In Brazil, the data that James and his fellow volunteers collected has meant that scientists can better understand the response of tropical rainforests to human influence.

“We studied different types of birds, trying to understand their migration patterns, the type of food they consume and how that influences the type of vegetation found in the environment,” explains James. “To learn about this inter-relationship was a real eye opener.” 

James grew up in the city of Lagos, Nigeria, and says he’s spent most of his life in urban settings, but has been an avid follower of environmental research. The expedition taught him a lot about the human impact on the environment and what we can all do to curb its effects.

James says he now has a better sense of the link between delicate ecosystems and society at large. Learning sessions delivered during the programme, and discussions with colleagues from different parts of the business, also helped him develop a deeper understanding of Shell's approach to sustainability and how it works to minimise the impact on the environment and communities.

More than this, working with a team of other volunteers meant he had to develop leadership and management skills. James was able to bring these skills back to his day-to-day role at Shell, along with a better understanding for how to collaborate effectively.

Taking the impact back home

For those making use of the volunteer’s research, the impact is invaluable. Dr Ana Paula Giorigi is the lead scientist who works on the Earthwatch programme in Brazil.

“I think it’s really interesting to have people from so many different countries and cultures coming together and working and spending time discussing these subjects. It’s really constructive,” she says. 

Volunteers have an impact beyond the site of the expedition, too. Back home they can actively spread awareness of the issues they’ve seen first-hand. 

“The programme doesn’t just end here,” Ana adds. “They leave the field with an action plan that they implement in their lives and in their companies. It’s exciting for me. Not just as a scientist but as a person.”

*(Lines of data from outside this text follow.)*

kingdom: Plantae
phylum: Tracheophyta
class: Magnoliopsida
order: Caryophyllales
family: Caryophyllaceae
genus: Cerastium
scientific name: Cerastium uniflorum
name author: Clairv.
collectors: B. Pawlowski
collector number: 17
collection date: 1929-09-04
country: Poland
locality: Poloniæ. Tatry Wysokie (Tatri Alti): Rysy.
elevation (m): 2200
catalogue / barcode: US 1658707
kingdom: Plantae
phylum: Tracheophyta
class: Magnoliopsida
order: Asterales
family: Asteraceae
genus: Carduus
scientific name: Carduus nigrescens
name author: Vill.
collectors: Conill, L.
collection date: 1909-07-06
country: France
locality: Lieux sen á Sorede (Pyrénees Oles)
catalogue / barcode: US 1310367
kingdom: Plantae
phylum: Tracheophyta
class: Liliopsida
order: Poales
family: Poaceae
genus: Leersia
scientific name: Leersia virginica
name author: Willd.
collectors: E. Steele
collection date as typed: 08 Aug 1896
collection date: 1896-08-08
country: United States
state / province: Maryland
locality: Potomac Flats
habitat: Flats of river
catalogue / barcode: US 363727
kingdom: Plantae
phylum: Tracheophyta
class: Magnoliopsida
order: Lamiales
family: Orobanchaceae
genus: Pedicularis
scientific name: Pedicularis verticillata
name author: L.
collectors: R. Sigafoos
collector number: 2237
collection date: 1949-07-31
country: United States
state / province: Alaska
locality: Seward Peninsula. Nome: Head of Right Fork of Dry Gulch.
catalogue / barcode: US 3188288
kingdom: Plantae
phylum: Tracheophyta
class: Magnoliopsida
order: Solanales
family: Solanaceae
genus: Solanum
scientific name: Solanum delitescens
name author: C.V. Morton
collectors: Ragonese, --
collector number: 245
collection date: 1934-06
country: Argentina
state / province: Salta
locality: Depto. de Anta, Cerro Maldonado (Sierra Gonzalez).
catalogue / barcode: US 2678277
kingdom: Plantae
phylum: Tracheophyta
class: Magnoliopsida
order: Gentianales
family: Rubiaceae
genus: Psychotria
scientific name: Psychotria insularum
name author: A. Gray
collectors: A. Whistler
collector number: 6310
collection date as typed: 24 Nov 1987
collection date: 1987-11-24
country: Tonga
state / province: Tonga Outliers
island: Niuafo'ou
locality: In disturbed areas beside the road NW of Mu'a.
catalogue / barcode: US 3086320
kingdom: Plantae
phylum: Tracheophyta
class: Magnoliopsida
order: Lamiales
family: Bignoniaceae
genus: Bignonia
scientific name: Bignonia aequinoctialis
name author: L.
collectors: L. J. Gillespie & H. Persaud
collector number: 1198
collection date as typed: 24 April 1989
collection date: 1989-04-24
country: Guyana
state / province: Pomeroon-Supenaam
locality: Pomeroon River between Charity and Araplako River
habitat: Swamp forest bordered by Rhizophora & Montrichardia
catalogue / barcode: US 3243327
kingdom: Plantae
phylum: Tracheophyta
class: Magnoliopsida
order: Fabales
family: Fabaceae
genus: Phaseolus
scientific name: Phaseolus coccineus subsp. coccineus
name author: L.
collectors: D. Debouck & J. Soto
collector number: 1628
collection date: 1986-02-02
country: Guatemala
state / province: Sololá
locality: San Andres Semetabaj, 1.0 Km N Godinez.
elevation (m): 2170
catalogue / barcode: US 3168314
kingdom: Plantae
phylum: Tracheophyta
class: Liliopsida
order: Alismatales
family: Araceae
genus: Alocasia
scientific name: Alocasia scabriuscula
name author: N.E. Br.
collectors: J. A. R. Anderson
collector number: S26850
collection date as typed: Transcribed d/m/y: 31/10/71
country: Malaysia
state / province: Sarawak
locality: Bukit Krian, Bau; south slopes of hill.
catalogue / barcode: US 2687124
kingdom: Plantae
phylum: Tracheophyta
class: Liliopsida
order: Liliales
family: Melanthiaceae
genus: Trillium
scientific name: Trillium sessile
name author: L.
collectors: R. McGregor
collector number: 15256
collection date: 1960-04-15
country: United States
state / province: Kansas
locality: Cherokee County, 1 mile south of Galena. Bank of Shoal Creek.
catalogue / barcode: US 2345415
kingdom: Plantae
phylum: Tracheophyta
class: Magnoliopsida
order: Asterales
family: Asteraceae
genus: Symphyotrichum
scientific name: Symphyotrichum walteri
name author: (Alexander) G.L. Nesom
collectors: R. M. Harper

For James, taking that message home has been something he’s actively pursued. He has facilitated the establishment of a network of like-minded people from Shell Nigeria seeking to raise environmental awareness in the country; the local network is part of Project Better World and is currently in the process of drawing up its charter.

“I’ve talked a lot about my experience and it has been really well received,” James says. “We’ve already identified things that our network can contribute to the local environment.”